Natural Language Processing Project Takes Shape
July 15, 2019
Over the course of the 2018-2019 academic year, a new project took shape at the Dahdaleh Institute. Led by PhD. Candidate Tino Kreutzer, Improving Humanitarian Needs Assessments Through Natural Language Processing brings Artificial Intelligence (AI) to humanitarian settings.
Current approaches to assessing humanitarian needs through surveys often require interviewers to convert complex, open-ended responses into simplified categorical data, but the capacity to do so effectively is limited. Natural Language Processing, a form of AI, provides potentially far-reaching new opportunities to capture qualitative data from voice responses and analyze it for relevant content to better inform humanitarian assistance decisions.
The Dahdaleh Institute recruited a computer science student with experience in machine learning to systematically assess the quality of various transcription and translation tools, focusing initially on English and Arabic.
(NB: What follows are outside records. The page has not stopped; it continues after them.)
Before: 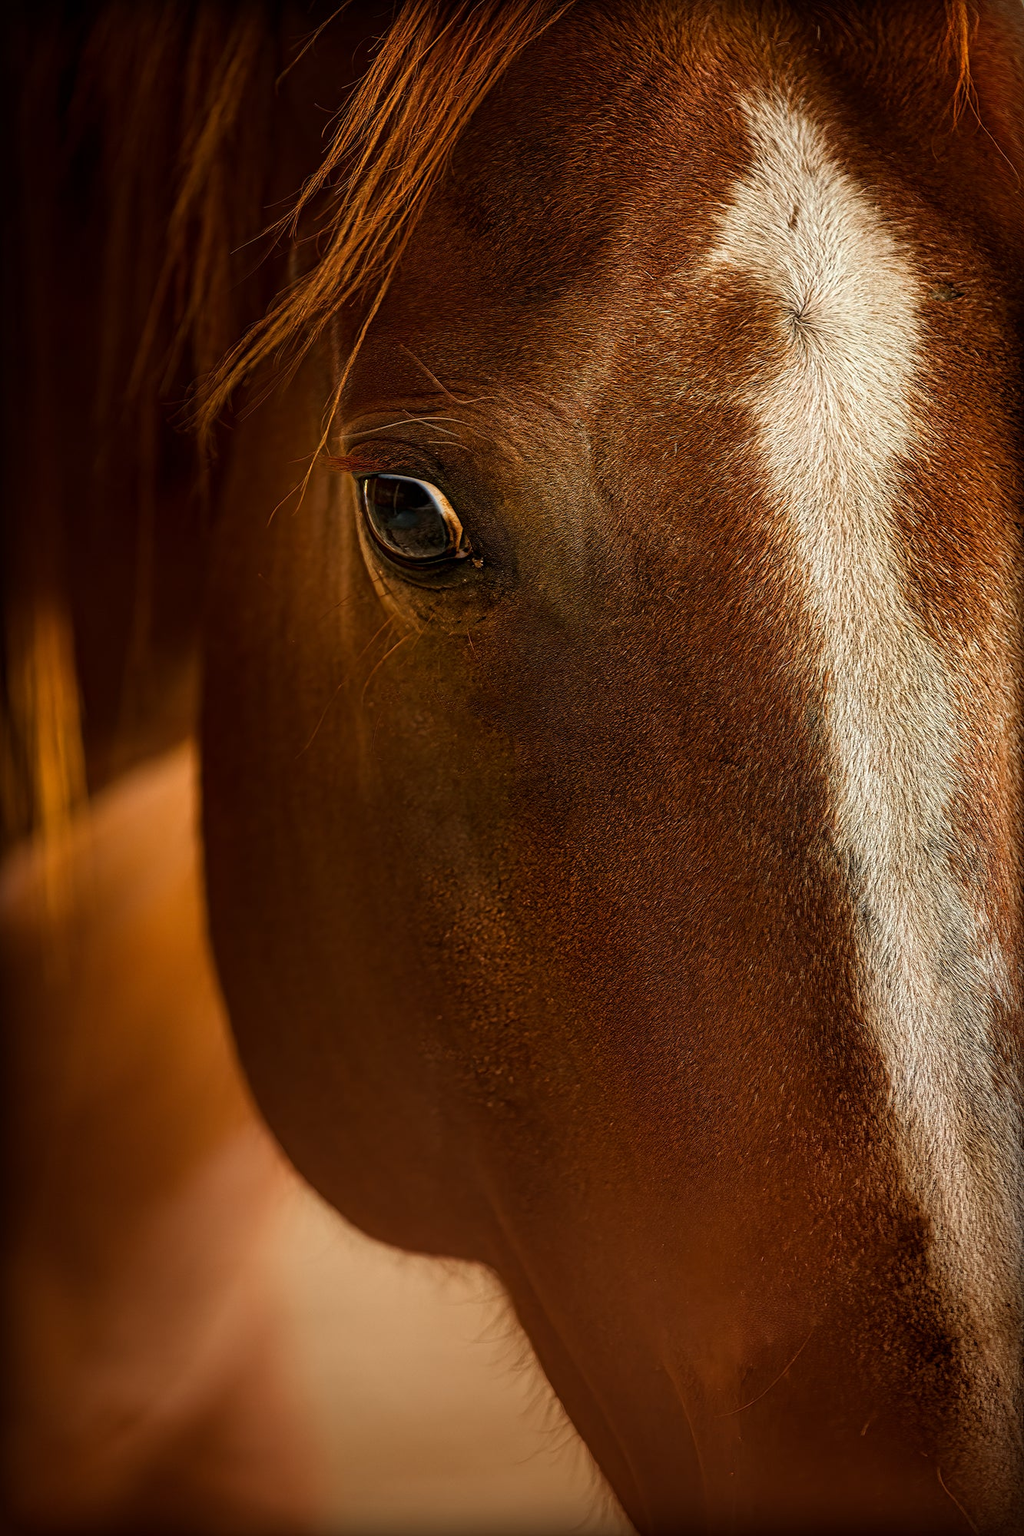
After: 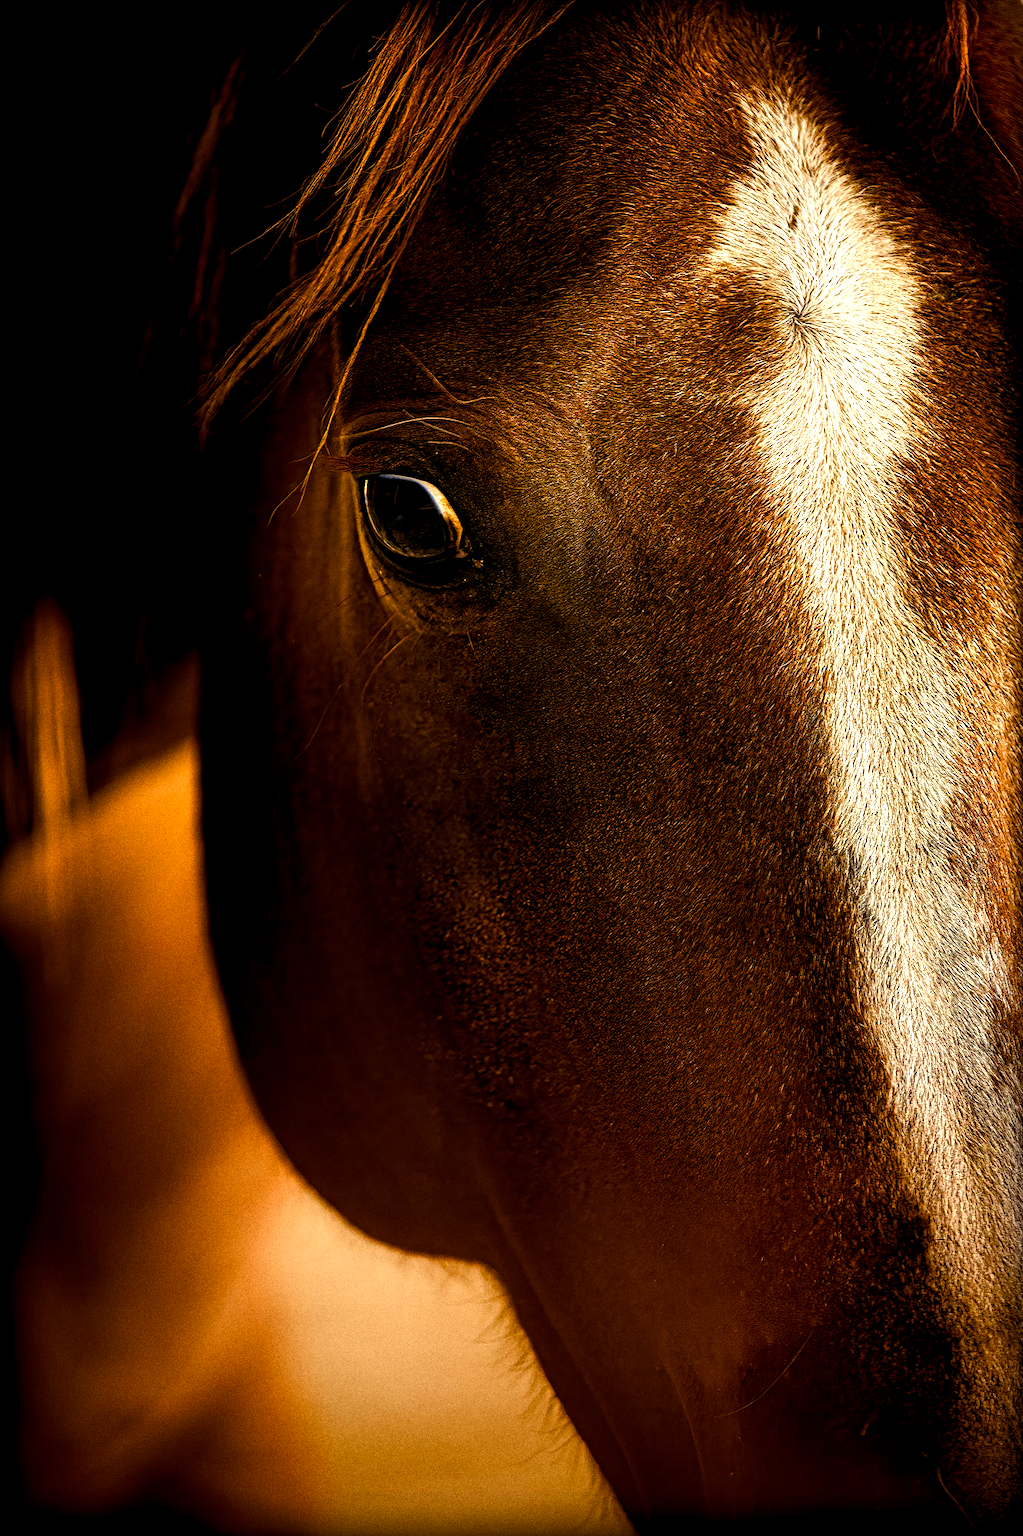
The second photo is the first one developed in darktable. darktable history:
grain: coarseness 0.09 ISO, strength 40%
color balance rgb: shadows lift › luminance -21.66%, shadows lift › chroma 6.57%, shadows lift › hue 270°, power › chroma 0.68%, power › hue 60°, highlights gain › luminance 6.08%, highlights gain › chroma 1.33%, highlights gain › hue 90°, global offset › luminance -0.87%, perceptual saturation grading › global saturation 26.86%, perceptual saturation grading › highlights -28.39%, perceptual saturation grading › mid-tones 15.22%, perceptual saturation grading › shadows 33.98%, perceptual brilliance grading › highlights 10%, perceptual brilliance grading › mid-tones 5%
tone equalizer: -8 EV -0.417 EV, -7 EV -0.389 EV, -6 EV -0.333 EV, -5 EV -0.222 EV, -3 EV 0.222 EV, -2 EV 0.333 EV, -1 EV 0.389 EV, +0 EV 0.417 EV, edges refinement/feathering 500, mask exposure compensation -1.57 EV, preserve details no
The Dahdaleh Institute hosted the first International Health Emergency Data Science Workshop. The International Rescue Committee (IRC) presented one of five challenges at the event: due to lack of human and financial resources, it is challenging to integrate qualitative methods in humanitarian surveys and feedback collection methods. During an all-day design and feasibility session, the workshop explored if and how NLP can be used to automate transcription, translation, and analysis of open-ended responses. The working group comprised specialists from six countries and 10 organizations, including ACAPS, Elrha, Harvard Humanitarian Initiative, IRC, NetHope, OCHA, Pivotal, Purple Compass, World Food Programme (WFP), and York University.
Soon after the event, the Dahdaleh Institute convened a smaller working group for an all-day discussion to better define the challenges faced by multiple organizations, prioritize next steps, and discuss piloting options.
The Dahdaleh Institute began working to identify a pilot project site which would require building a transcription and translation model from scratch during an ongoing complex emergency.
Several York researchers, together with multiple partners, began describing the challenge and the proposed solution in a formal article, which will be published in a peer-reviewed journal in early 2020.
Project lead Tino Kreutzer presented project plans and early results on the ethical challenges at the International Studies Association and Ethics and Humanitarian Research conferences.
The Dahdaleh Institute team began working more closely with a partner organization aiming to create NLP models for machine translation in low-resource languages.
To support this work, the Dahdaleh Institute recruited a recent computer science graduate to create a working model for classifying open-ended responses to survey questions.
Work has continued through the summer to build partnerships and work towards piloting the project.